[Records from a data source]
*** Block opens ***

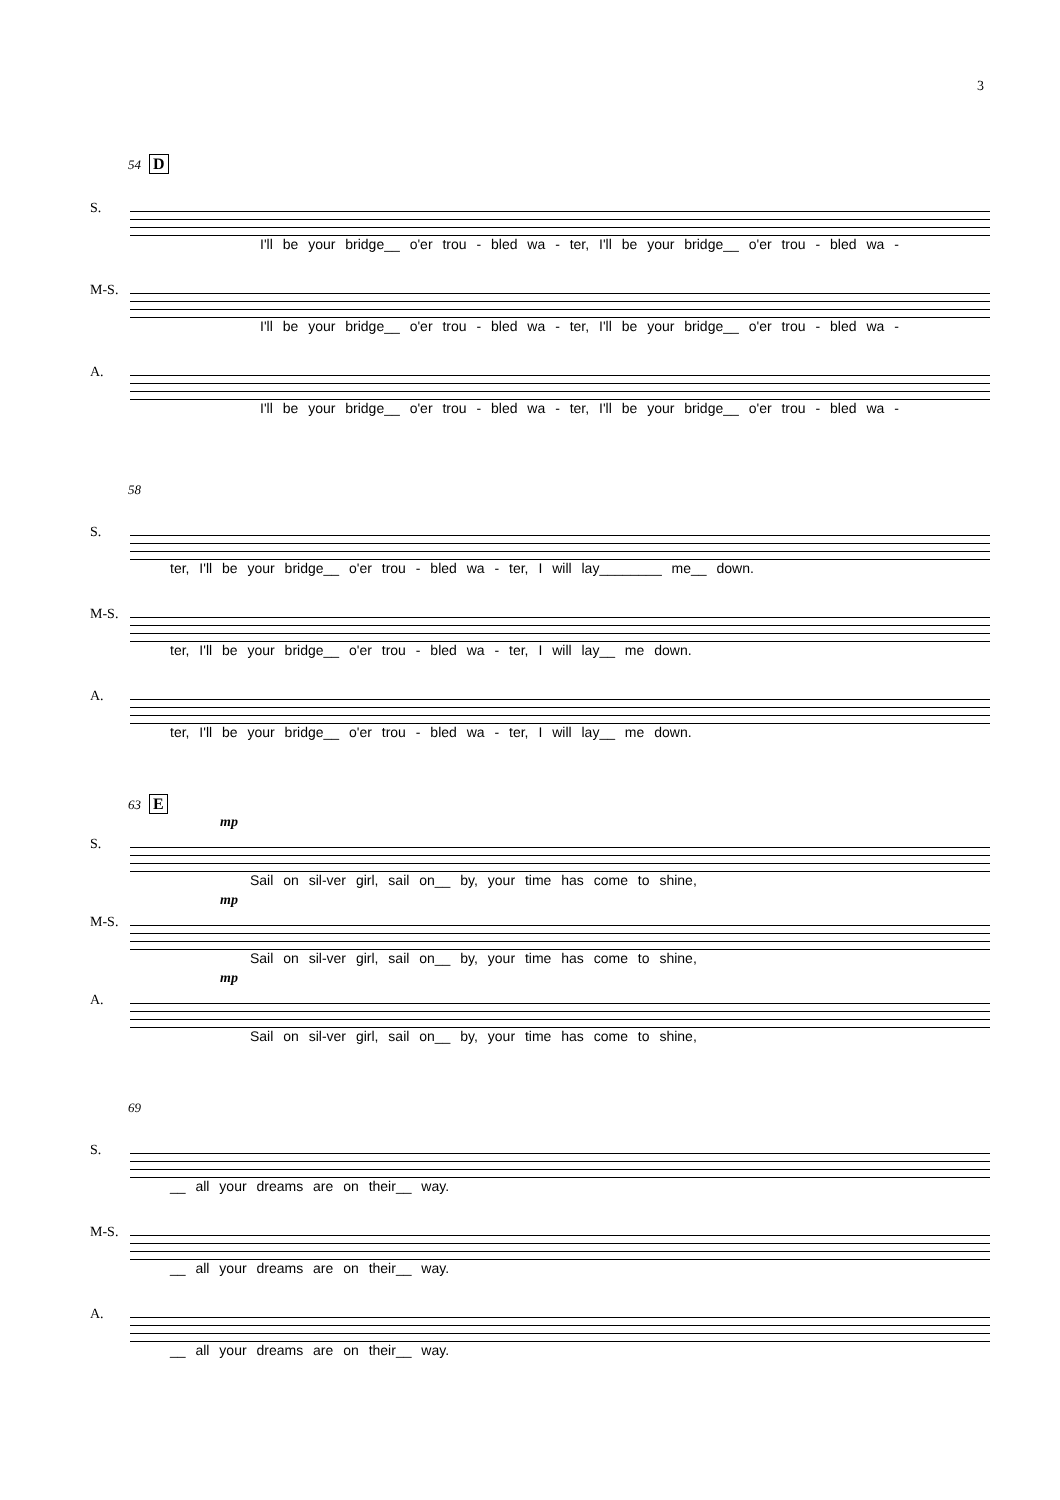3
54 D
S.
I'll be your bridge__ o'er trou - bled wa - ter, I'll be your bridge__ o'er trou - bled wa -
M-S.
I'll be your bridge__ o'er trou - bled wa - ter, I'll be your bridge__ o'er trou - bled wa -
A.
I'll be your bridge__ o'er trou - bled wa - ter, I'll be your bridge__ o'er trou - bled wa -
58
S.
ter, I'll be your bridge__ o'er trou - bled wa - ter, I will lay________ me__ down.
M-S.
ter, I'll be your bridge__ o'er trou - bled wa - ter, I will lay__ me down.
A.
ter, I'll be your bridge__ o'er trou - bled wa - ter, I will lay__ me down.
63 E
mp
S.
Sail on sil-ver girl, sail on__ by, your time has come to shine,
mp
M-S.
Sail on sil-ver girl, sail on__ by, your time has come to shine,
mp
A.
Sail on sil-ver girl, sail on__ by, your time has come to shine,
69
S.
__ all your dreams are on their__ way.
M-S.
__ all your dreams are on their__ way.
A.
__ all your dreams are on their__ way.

*** Block closes ***

_WORK ITEM_
When you repeat the records, reproduce each line exactly and drop the images.

_TASK ANSWER_
3
54 D
S.
I'll be your bridge__ o'er trou - bled wa - ter, I'll be your bridge__ o'er trou - bled wa -
M-S.
I'll be your bridge__ o'er trou - bled wa - ter, I'll be your bridge__ o'er trou - bled wa -
A.
I'll be your bridge__ o'er trou - bled wa - ter, I'll be your bridge__ o'er trou - bled wa -
58
S.
ter, I'll be your bridge__ o'er trou - bled wa - ter, I will lay________ me__ down.
M-S.
ter, I'll be your bridge__ o'er trou - bled wa - ter, I will lay__ me down.
A.
ter, I'll be your bridge__ o'er trou - bled wa - ter, I will lay__ me down.
63 E
mp
S.
Sail on sil-ver girl, sail on__ by, your time has come to shine,
mp
M-S.
Sail on sil-ver girl, sail on__ by, your time has come to shine,
mp
A.
Sail on sil-ver girl, sail on__ by, your time has come to shine,
69
S.
__ all your dreams are on their__ way.
M-S.
__ all your dreams are on their__ way.
A.
__ all your dreams are on their__ way.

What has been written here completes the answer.